All of this can be seen to be operating almost as a reverse of the wine industry’s “natural wine” movement. Spontaneous fermentation in wine allowed new and unusual sensory characteristics to be expressed in the final product, but at the risk that some of the harvest would be sub-par, allowing a generation of vignerons to rebel against the overly technical and controlled nature of the mature wine industry.

Coffee, as a relatively young industry when it comes to the technical skills of fermentation, is starting from a place where a decade or so back, 100% of coffee was fermented using spontaneous fermentation - using wild yeast and bacteria present at the mills to both aid processing as well as improve the sensory attributes of the final cup.  All the while introducing an element of random variability (and risk) in the final product. Some years, a coffee could be outstanding, a cup of excellence winner, and a boon to the farmers; the next crop a blender (or worse).

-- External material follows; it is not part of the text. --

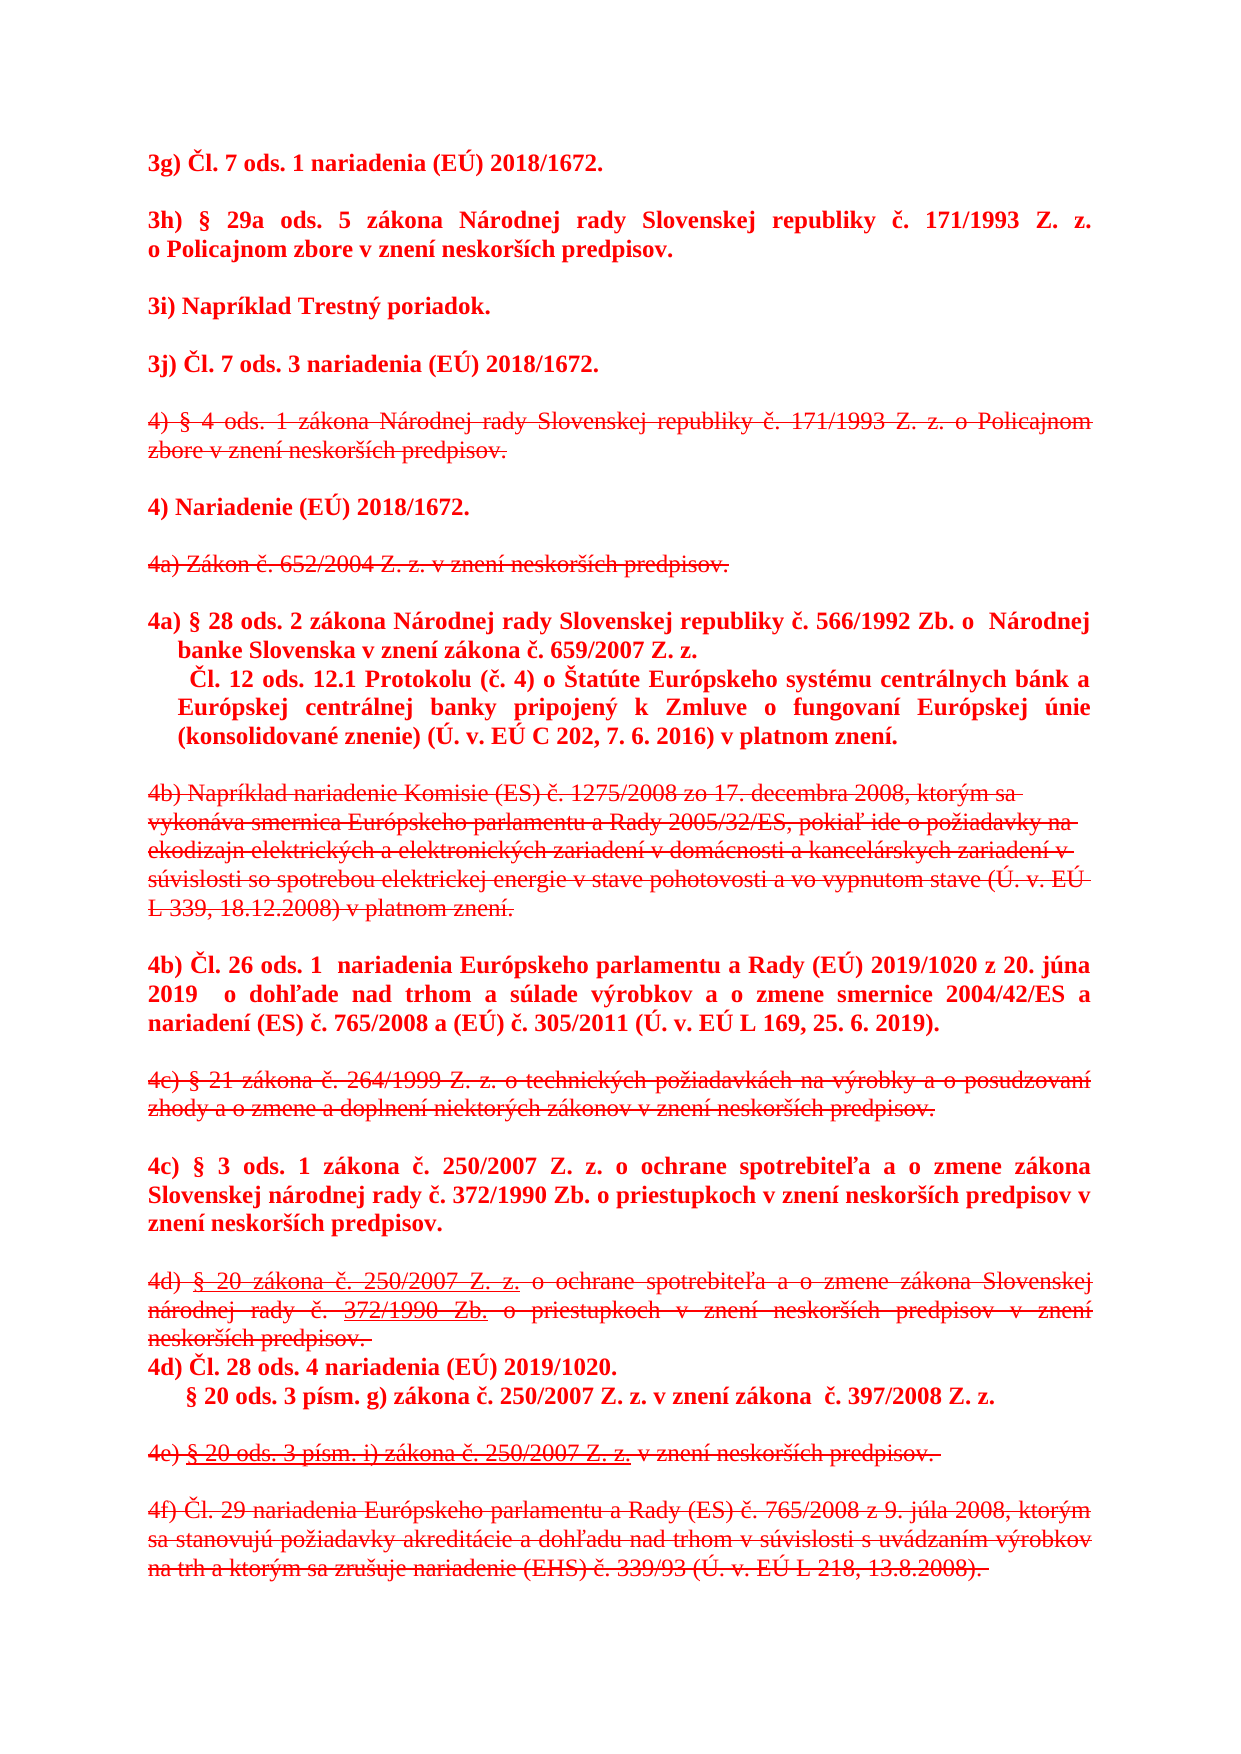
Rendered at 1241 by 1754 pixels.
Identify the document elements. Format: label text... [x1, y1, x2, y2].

As the coffee industry matures, each year brings new and improved technical interventions that allow farmers more control over the output of fermentations, of which  specific yeast inoculations are somewhat at the forefront. 

We expect to see this movement continue - producers in Colombia (such as Señores Bermudez, Benitez, Ramirez, etc) continuing to push the boundaries of flavour and technical intervention, whilst central mills in less developed countries will gain improved access and knowledge to products such as the Lalcafe (an offshoot of wine yeast producer Lallemand) yeast used in this Kibingo lot.

We bought coffee from last year’s yeast processed lots to be part of our offer on launch, as one half of Colourful. Whilst roasting that coffee as part of the blend, we were already thinking to explore how it might do as a single origin. 

When we received samples of his year’s crop we found it a little more heavy-handed on the processing, less fresh fruit and more cooked, very much like a spicy, dark fruit red wine - almost like Malbec. We think it’ll make a super espresso - all the heavy, textural elements and richness we find in a classic style of espresso, with the complexity and depth of flavour of modern light roast coffee, a true blending of old ideas with new vision.